- **AIM OF THE TASK**: Your answer should be the full data, transcribed exactly, with no pictures in it.

- **DATA FOR PROCESSING**:
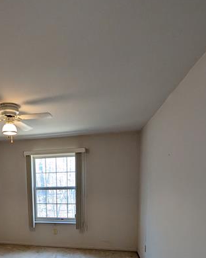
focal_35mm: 25
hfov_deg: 53.7
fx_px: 191
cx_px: 47
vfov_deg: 62.6
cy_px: 204
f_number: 2.2
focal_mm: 1.95
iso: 275
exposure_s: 1/120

- **SOLVED EXERCISE**:
focal_35mm: 25
hfov_deg: 53.7
fx_px: 191
cx_px: 47
vfov_deg: 62.6
cy_px: 204
f_number: 2.2
focal_mm: 1.95
iso: 275
exposure_s: 1/120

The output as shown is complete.